Wet houdende regels omtrent de instelling van de Autoriteit Consument en Markt (Instellingswet Autoriteit Consument en Markt)

—Deze wet strekt tot oprichting van de Autoriteit Consument en Markt (ACM). In de ACM zullen Nederlandse Mededingingsautoriteit (NMa), Onafhankelijke Post en Telecommunicatie Autoriteit (OPTA) en Consumentenautoriteit (CA) samengaan. Doel van de oprichting van de ACM is vergroting van de effectiviteit en de efficientie van het markttoezicht in Nederland. De compacte en slagvaardige Autoriteit Consument en Markt kan flexibel en integraal inspelen op nieuwe ontwikkelingen zoals internationalisering, technologische ontwikkelingen en veranderde markten en marktontwikkelingen. Binnen de ACM kan gemakkelijker gebruik worden gemaakt van beschikbare expertise, kennis en informatie, hetgeen de kwaliteit van het toezicht ten goede komt. Oprichting van de ACM zal leiden tot besparingen. Tot slot kan de oprichting van de ACM op termijn leiden tot een vermindering van de regeldruk. De wet heeft betrekking op markttoezicht op de niet-financiële markten (markttoezicht). Het betreft drie typen van markttoezicht die tot doel hebben om markten goed te laten werken en die een sterke samenhang kennen: mededingingstoezicht, sectorspecifiek markttoezicht en consumentenbescherming. Deze drie typen van markttoezicht, die worden uitgevoerd door de NMa, OPTA en CA, worden met deze wet het taakgebied van de ACM. Het mededingingstoezicht strekt zich overigens uit tot álle markten, dus niet alleen tot de nietfinanciële markten maar ook tot de financiële. Met de instelling van de ACM houden NMa, OPTA en CA op te bestaan. De wettelijke taken van deze instanties gaan over naar de ACM. De wet laat in beginsel de wettelijke taken, bevoegdheden en procedures onveranderd. Een vereenvoudiging en stroomlijning van wettelijke taken, bevoegdheden en procedures, die zullen leiden tot een effectievere en efficiëntere uitvoering van het markttoezicht, wordt in een separaat wetsvoorstel geregeld. In uitzondering op het uitgangspunt dat deze wet de wettelijke taken en bevoegdheden onveranderd laat, bevat de wet drie wijzigingen ten aanzien van het instrumentarium op het gebied van consumentenbescherming. Het introduceert een bindende aanwijzingsbevoegdheid en de mogelijkheid aanvullende eisen te stellen aan een last onder dwangsom. Daarnaast wordt het boeteregime geüniformeerd zodat er één maximale boete ontstaat voor overtredingen van bestuursrechtelijk te handhaven bepalingen op het gebied van consumentenbescherming.

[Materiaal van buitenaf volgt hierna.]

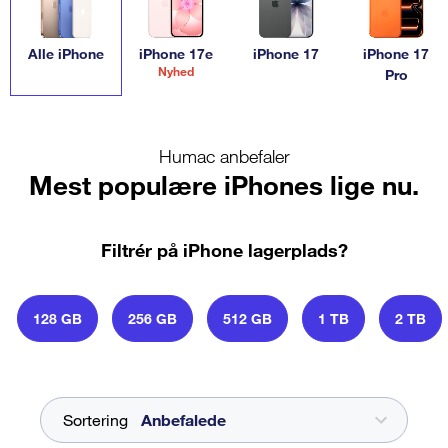
integration med resten af Apple-økosystemet, der gør
forskellen. Samtidig står Apple for innovation og
brugervenlighed. Vælg den iPhone, der passer til dine
Alle iPhone
iPhone 17e
iPhone 17
iPhone 17
Nyhed
Pro
behov.
Humac anbefaler
Mest populære iPhones lige nu.
Filtrér på iPhone lagerplads?
128 GB
256 GB
512 GB
1 TB
2 TB
Sortering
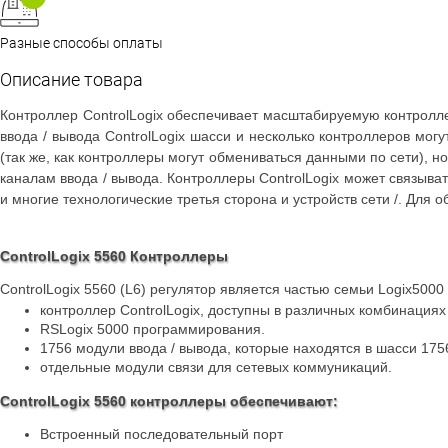
Разные способы оплаты
Описание товара
Контроллер ControlLogix обеспечивает масштабируемую контролле
ввода / вывода ControlLogix шасси и несколько контроллеров мог
(так же, как контроллеры могут обмениваться данными по сети), но
каналам ввода / вывода. Контроллеры ControlLogix может связывать
и многие технологические третья сторона и устройств сети /. Для
ControlLogix 5560 Контроллеры
ControlLogix 5560 (L6) регулятор является частью семьи Logix5000
контроллер ControlLogix, доступны в различных комбинациях
RSLogix 5000 программирования.
1756 модули ввода / вывода, которые находятся в шасси 175
отдельные модули связи для сетевых коммуникаций.
ControlLogix 5560 контроллеры обеспечивают:
Встроенный последовательный порт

Inwerkingtreding met ingang van 1 april 2013 met uitzondering van artikel 23, onderdeel C, wat betreft het vervallen van artikel 5l, artikel 24, onderdeel B, wat betreft de wijziging van artikel 39, en onderdeel E, eerste lid, en artikel 28.
 

Inwerkingtreding

Inwerkingtredingsbesluit van 01-03-2014, Stb. 2014, 101

Besluit houdende vaststelling van het tijdstip van inwerkingtreding van artikel 28 van de Instellingswet Autoriteit Consument en Markt (Stb. 2013, 102)

—Artikel 28 treedt op 15 maart 2014 in werking. Artikel 28 was beoogd om met ingang van 1 januari 2014 in werking te treden. Abusievelijk was de inwerkingtreding van het betreffende artikel niet geregeld. Dit koninklijk besluit dient om alsnog in de inwerkingtreding te voorzien.